* What is required: Reproduce the lines of all the records with "common name" switched to "vernacular name" wherever it occurs, changing nothing else and leaving out the pictures.

Begin Data provided

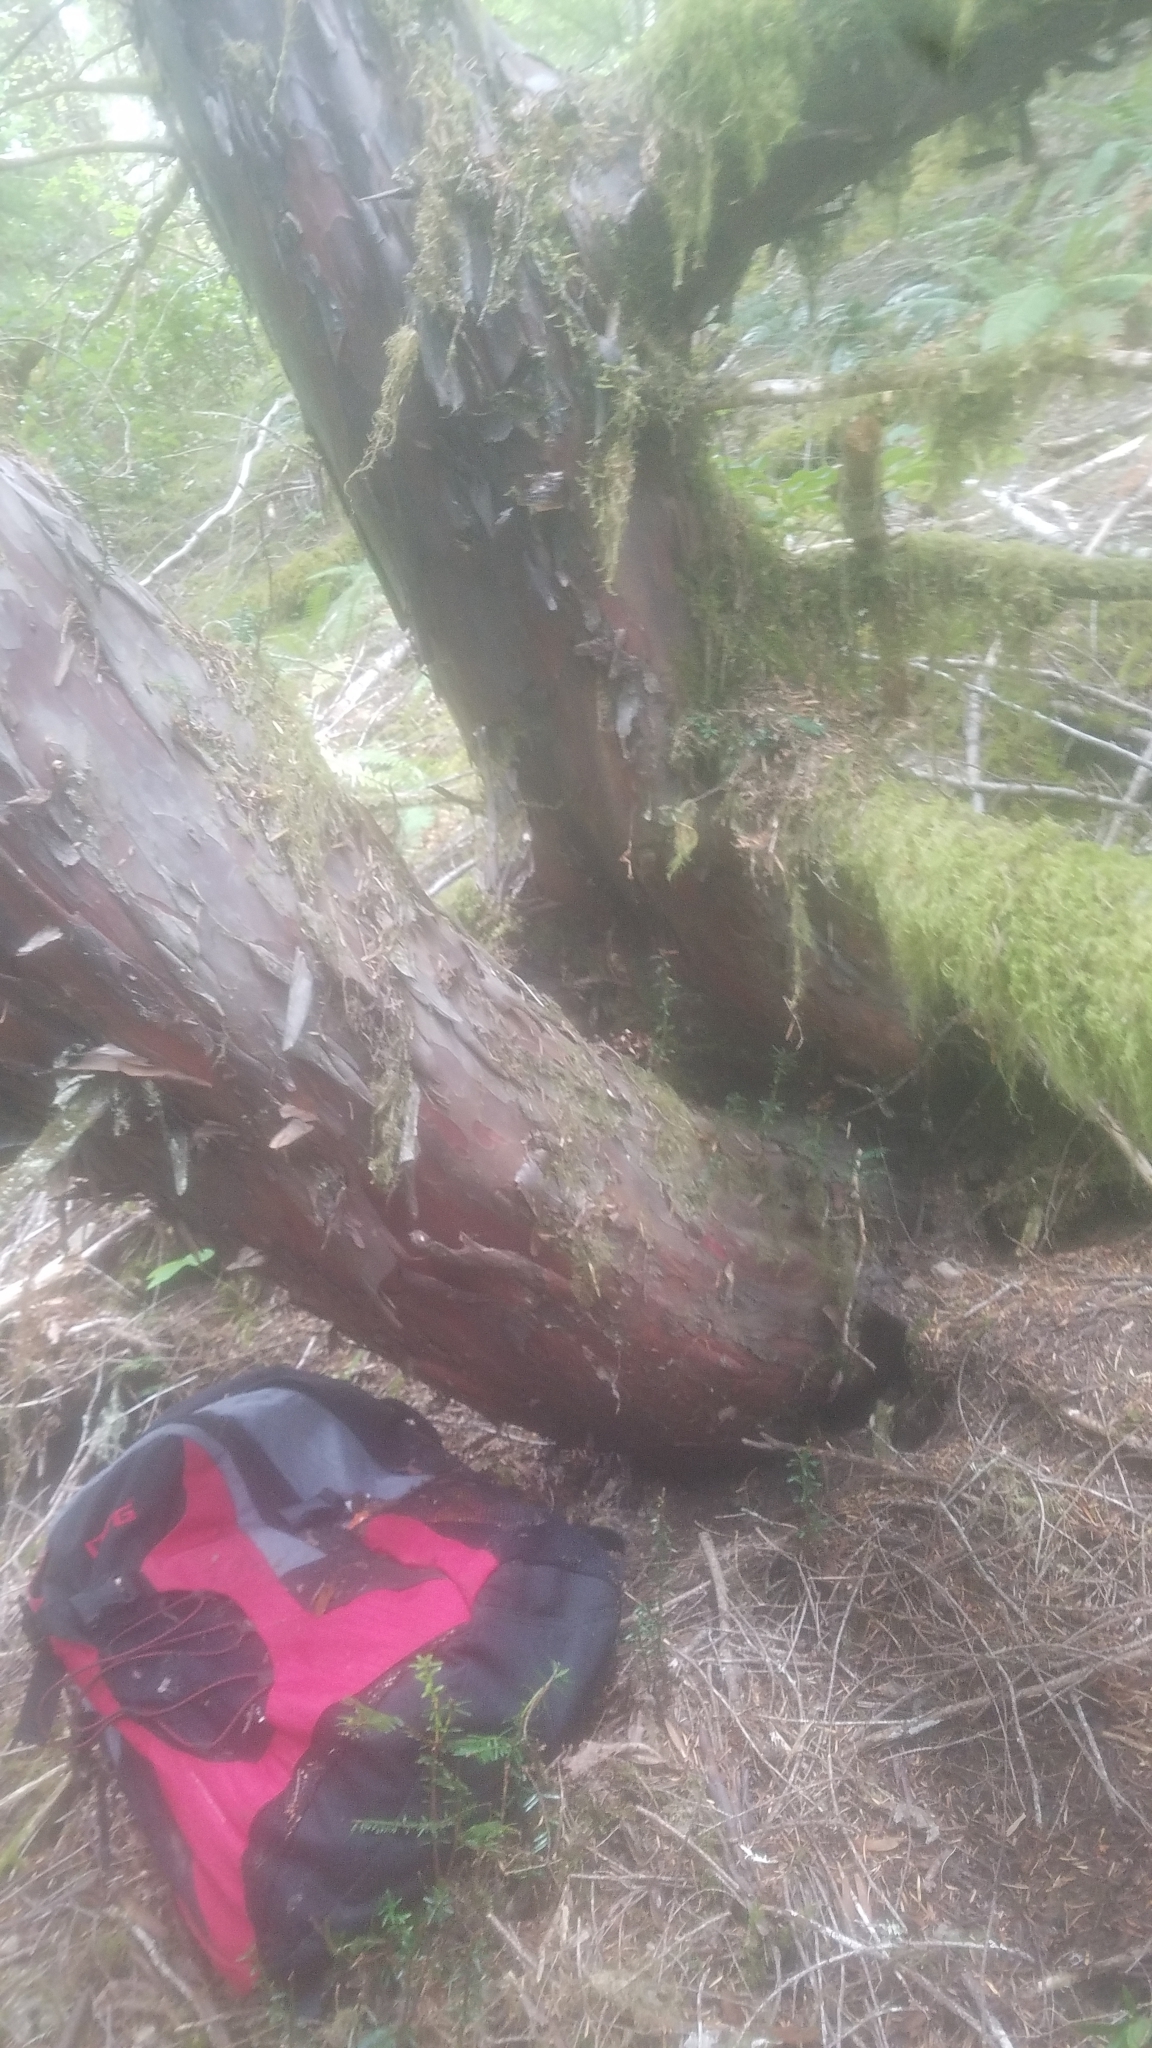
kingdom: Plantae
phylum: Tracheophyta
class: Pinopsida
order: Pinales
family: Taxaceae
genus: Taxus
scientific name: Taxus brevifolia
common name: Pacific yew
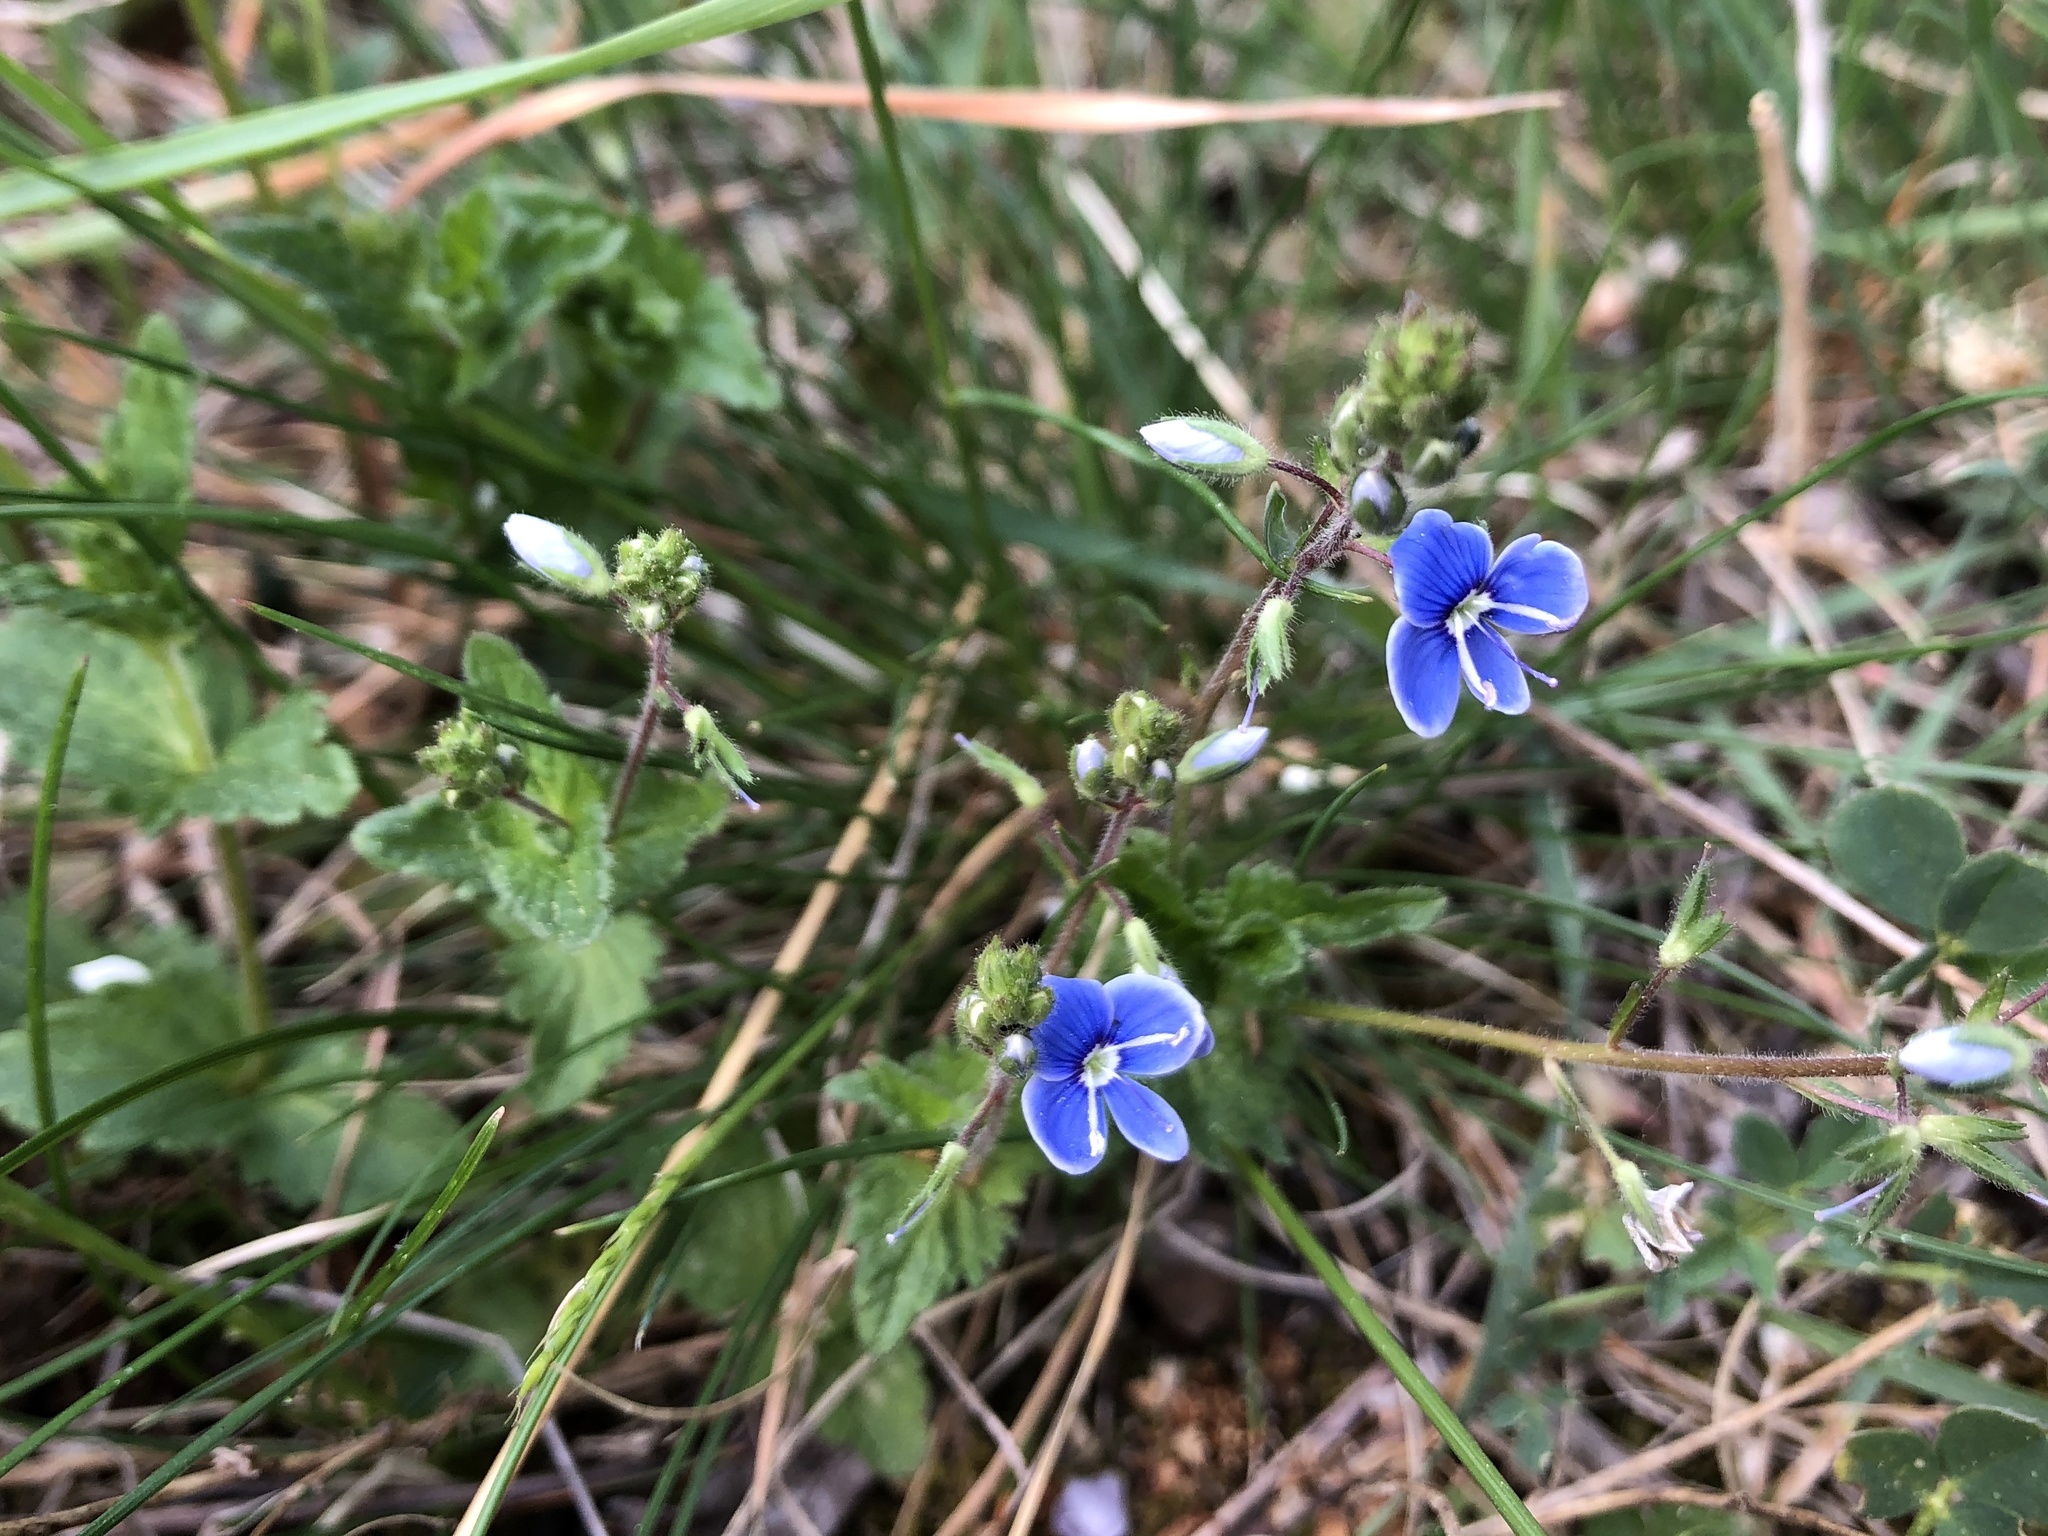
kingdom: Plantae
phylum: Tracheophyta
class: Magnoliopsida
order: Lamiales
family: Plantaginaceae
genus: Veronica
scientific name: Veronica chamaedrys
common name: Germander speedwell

End Data provided

* Exercise output:
kingdom: Plantae
phylum: Tracheophyta
class: Pinopsida
order: Pinales
family: Taxaceae
genus: Taxus
scientific name: Taxus brevifolia
vernacular name: Pacific yew
kingdom: Plantae
phylum: Tracheophyta
class: Magnoliopsida
order: Lamiales
family: Plantaginaceae
genus: Veronica
scientific name: Veronica chamaedrys
vernacular name: Germander speedwell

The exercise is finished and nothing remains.